CM: So how did you land on these four states? Nevada — I have to share my bias, I worked for Harry Reid back in the day, so I’m curious about Nevada because I’ve spent time around Nevada and seen the geothermal that’s vibrant in the state. How did you land on these four states? Would you ever expand? What’s the thought process there?

MO: Last question first: we’re eager to expand. There’s no limit to the number of state officials we want to help as they design these policies. The membership began really organically, from the leadership of the states we have in our consortium being eager about scaling, having existing state programs already working on scaling geothermal power. For example, the Colorado Energy Office has a really vibrant grant-making program. The New Mexico Energy Office has about $22.5 million in grants. Nevada — we’re excited about, but I’d argue they’re sitting on their laurels a little bit. These states are here to try and snatch the mantle from one another. That’s really what they’re looking for, to claim market share.  

CM: So if you look ahead a year from now, even five years from now, what will success for the consortium look like? I’m curious how you’re thinking about the day-to-day and then working towards those bigger picture goals. I assume it’s, you know, are we seeing more geothermal coming online, more adoption, better processes in place? But I wonder if you could talk about some of the key achievements you’re hoping to reach.

MO: Yeah, I think five years from now we want to see an industry at scale. That means deploying a gigawatt or more every year that comes online … The long-term vision is you see many drill rigs being used for geothermal explicitly across the Mountain West, in many different basins. We have a goal, internally, of seeing at least one new large utility-scale geothermal project by 2029 in all of our member states, and I think we’re probably already seeing the pieces for that. In five years, this industry will have grown so fast that the sky’s the limit, I’d say.

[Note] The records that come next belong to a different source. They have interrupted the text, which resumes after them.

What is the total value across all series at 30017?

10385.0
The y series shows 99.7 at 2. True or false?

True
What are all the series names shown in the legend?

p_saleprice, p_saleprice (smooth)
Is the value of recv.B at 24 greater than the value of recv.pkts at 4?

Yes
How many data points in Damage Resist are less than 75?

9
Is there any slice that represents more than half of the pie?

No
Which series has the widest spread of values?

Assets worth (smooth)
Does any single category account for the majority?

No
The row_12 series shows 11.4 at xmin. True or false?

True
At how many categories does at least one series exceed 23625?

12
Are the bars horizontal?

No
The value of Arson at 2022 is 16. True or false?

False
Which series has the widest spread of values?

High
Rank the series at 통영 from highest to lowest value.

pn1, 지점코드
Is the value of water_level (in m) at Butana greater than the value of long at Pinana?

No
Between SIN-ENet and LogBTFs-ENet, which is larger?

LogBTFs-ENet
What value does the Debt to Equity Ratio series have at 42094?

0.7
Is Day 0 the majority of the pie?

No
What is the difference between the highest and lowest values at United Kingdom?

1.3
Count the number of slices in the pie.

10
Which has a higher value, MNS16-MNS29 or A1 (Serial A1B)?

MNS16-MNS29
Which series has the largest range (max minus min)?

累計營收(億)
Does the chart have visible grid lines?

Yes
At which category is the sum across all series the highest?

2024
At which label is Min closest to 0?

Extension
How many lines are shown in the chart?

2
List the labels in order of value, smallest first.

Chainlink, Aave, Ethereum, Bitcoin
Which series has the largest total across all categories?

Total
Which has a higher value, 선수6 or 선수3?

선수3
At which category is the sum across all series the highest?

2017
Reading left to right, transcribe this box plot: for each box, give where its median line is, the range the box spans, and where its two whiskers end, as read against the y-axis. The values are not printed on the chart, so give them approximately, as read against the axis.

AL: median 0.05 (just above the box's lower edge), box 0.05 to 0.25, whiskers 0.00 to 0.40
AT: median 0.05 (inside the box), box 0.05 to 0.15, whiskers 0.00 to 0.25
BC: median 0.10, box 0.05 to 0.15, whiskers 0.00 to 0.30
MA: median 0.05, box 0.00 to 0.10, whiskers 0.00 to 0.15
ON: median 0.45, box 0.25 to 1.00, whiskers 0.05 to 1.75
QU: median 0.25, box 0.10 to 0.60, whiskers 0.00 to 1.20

But in one year, we have some pretty tangible outcomes. The primary one is creating financial tools and mechanisms to help investors and developers share the risk at that early stage, when they’re not sure what the economics might be of a new geothermal plant … The second area — utilities are also interested, but they move a little slower because they’re regulated in most cases. We’re trying to help those regulated utilities understand how deployment of this technology works, how they get it into their integrated resource plans…

And the third one is kind of esoteric, but I think it’s really clever. There’s a hundred years’ worth of old data — mining data, oil and gas data — from exploring America’s Mountain West since the turn of the last century. All that data can be useful today with new AI earth system models, to help us better guess where the good heat is and where the good rocks are.

CM: Absolutely. That’s really fascinating to think about, and all the potential that’s there. Last question, Mike. What’s something about you, either professionally or personally, that would surprise our audience?

MO: Probably wouldn’t surprise people who know me, but I’m the musician for a comedy improv team here in Washington, D.C., called iMusical, and everyone should go see them at Studio Theater. It’s an excellent way to completely leave this brain behind and go put your brain somewhere else.